» Work to be completed: Extract exactly those lines that lie between the start of the material and the line with "index pip: (166, 647)", including both boundary lines and no others.

» Data in this exercise:
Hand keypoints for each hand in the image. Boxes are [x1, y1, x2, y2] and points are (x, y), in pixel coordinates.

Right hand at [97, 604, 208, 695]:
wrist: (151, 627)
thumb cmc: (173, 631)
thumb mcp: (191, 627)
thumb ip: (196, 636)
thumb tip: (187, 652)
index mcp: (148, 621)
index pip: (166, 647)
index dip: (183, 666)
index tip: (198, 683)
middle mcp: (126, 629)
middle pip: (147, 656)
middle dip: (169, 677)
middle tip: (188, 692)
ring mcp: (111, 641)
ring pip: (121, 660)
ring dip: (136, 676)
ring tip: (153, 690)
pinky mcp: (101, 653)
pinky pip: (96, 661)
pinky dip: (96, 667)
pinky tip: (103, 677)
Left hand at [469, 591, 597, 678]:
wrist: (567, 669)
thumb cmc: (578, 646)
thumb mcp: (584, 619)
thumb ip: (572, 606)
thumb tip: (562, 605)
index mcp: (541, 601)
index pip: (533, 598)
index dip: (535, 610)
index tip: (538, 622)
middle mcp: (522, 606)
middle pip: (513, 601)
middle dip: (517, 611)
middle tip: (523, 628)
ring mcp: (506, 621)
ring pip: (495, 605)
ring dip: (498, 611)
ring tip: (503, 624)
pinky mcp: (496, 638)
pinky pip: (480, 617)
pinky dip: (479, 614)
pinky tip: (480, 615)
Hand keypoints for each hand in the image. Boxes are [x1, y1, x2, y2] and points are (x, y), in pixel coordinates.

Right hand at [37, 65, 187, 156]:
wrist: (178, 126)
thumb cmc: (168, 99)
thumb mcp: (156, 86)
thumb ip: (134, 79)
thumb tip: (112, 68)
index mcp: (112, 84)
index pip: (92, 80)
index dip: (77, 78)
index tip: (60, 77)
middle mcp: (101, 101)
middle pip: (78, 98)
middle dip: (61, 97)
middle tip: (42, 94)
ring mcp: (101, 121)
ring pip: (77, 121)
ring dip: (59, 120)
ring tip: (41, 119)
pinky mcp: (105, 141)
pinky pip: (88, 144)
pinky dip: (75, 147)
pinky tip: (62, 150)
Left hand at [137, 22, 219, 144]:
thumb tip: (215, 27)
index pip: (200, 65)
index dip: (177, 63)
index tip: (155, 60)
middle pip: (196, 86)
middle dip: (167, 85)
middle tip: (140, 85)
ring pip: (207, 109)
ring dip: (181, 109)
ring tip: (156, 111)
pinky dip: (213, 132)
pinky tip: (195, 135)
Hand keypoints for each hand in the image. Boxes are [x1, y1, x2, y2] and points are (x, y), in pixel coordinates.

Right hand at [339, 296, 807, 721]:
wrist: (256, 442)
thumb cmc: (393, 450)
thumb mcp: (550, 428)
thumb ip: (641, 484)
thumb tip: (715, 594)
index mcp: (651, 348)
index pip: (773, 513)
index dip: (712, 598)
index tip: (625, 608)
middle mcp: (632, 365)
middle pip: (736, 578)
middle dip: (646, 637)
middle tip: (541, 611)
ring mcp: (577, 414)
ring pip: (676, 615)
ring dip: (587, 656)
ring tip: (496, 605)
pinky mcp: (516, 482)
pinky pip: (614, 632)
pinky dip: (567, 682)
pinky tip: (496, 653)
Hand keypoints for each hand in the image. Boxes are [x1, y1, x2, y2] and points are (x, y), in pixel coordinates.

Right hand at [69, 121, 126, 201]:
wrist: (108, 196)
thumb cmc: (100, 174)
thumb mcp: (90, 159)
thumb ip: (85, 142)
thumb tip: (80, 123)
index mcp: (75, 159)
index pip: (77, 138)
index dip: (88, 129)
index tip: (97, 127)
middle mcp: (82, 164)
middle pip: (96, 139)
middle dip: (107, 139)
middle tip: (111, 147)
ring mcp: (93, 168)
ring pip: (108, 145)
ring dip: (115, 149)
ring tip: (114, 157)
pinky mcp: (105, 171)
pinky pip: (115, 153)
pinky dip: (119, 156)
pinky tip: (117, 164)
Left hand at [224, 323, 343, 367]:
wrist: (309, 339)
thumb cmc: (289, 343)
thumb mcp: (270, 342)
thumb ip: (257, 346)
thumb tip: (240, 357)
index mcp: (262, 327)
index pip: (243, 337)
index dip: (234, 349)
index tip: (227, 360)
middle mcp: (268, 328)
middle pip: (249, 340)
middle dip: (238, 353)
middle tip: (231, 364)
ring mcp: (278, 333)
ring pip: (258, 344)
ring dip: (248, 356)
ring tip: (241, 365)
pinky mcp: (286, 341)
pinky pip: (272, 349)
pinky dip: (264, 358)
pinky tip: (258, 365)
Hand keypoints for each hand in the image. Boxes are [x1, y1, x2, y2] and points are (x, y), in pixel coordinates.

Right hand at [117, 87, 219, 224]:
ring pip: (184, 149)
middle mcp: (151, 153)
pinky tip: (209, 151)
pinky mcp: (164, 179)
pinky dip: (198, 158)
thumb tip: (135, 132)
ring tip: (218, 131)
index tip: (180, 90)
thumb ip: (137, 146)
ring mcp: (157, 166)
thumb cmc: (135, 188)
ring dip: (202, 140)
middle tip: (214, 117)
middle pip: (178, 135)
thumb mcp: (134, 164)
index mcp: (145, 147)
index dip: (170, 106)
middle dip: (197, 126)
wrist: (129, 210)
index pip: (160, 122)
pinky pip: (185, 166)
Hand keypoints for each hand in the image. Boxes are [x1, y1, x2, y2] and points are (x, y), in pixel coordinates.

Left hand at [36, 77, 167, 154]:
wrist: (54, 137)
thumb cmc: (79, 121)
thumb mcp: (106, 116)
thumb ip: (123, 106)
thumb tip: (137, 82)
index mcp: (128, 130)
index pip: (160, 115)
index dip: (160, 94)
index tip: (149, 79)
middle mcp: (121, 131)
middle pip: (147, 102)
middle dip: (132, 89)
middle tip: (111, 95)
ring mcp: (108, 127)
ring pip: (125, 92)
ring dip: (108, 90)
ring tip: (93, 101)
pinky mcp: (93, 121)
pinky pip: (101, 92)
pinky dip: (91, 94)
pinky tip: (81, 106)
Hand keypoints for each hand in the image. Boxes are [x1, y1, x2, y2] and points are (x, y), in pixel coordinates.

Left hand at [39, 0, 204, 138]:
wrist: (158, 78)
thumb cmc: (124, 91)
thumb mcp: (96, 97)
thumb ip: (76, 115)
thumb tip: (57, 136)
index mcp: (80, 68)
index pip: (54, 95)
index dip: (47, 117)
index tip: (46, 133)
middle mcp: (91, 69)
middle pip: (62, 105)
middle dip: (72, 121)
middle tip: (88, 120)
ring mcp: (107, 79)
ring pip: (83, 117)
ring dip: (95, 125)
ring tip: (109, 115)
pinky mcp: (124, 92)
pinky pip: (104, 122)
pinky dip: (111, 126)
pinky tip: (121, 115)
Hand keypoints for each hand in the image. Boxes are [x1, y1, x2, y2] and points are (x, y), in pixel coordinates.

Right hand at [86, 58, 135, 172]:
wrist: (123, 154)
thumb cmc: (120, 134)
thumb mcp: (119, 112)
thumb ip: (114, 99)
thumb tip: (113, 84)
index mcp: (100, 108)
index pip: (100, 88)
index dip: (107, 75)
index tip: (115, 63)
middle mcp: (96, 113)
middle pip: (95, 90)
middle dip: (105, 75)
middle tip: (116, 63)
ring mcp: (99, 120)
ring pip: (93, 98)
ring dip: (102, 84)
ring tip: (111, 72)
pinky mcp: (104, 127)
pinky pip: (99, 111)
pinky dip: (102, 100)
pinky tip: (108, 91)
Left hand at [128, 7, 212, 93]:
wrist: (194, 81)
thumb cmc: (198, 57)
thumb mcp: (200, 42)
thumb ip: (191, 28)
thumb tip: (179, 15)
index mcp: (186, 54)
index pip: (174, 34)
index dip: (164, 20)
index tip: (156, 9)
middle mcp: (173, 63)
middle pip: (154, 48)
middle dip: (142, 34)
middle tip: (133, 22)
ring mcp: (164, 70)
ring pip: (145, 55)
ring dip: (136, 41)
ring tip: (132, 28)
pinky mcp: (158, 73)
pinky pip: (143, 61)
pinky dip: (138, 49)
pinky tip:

» The completed task:
Hand keypoints for each hand in the image. Boxes are [x1, y1, x2, y2] and points are (x, y), in pixel coordinates.

Right hand at [97, 604, 208, 695]:
wrist: (151, 627)
thumb cmc: (173, 631)
thumb mcp: (191, 627)
thumb ip: (196, 636)
thumb tip: (187, 652)
index mcp: (148, 621)
index pip: (166, 647)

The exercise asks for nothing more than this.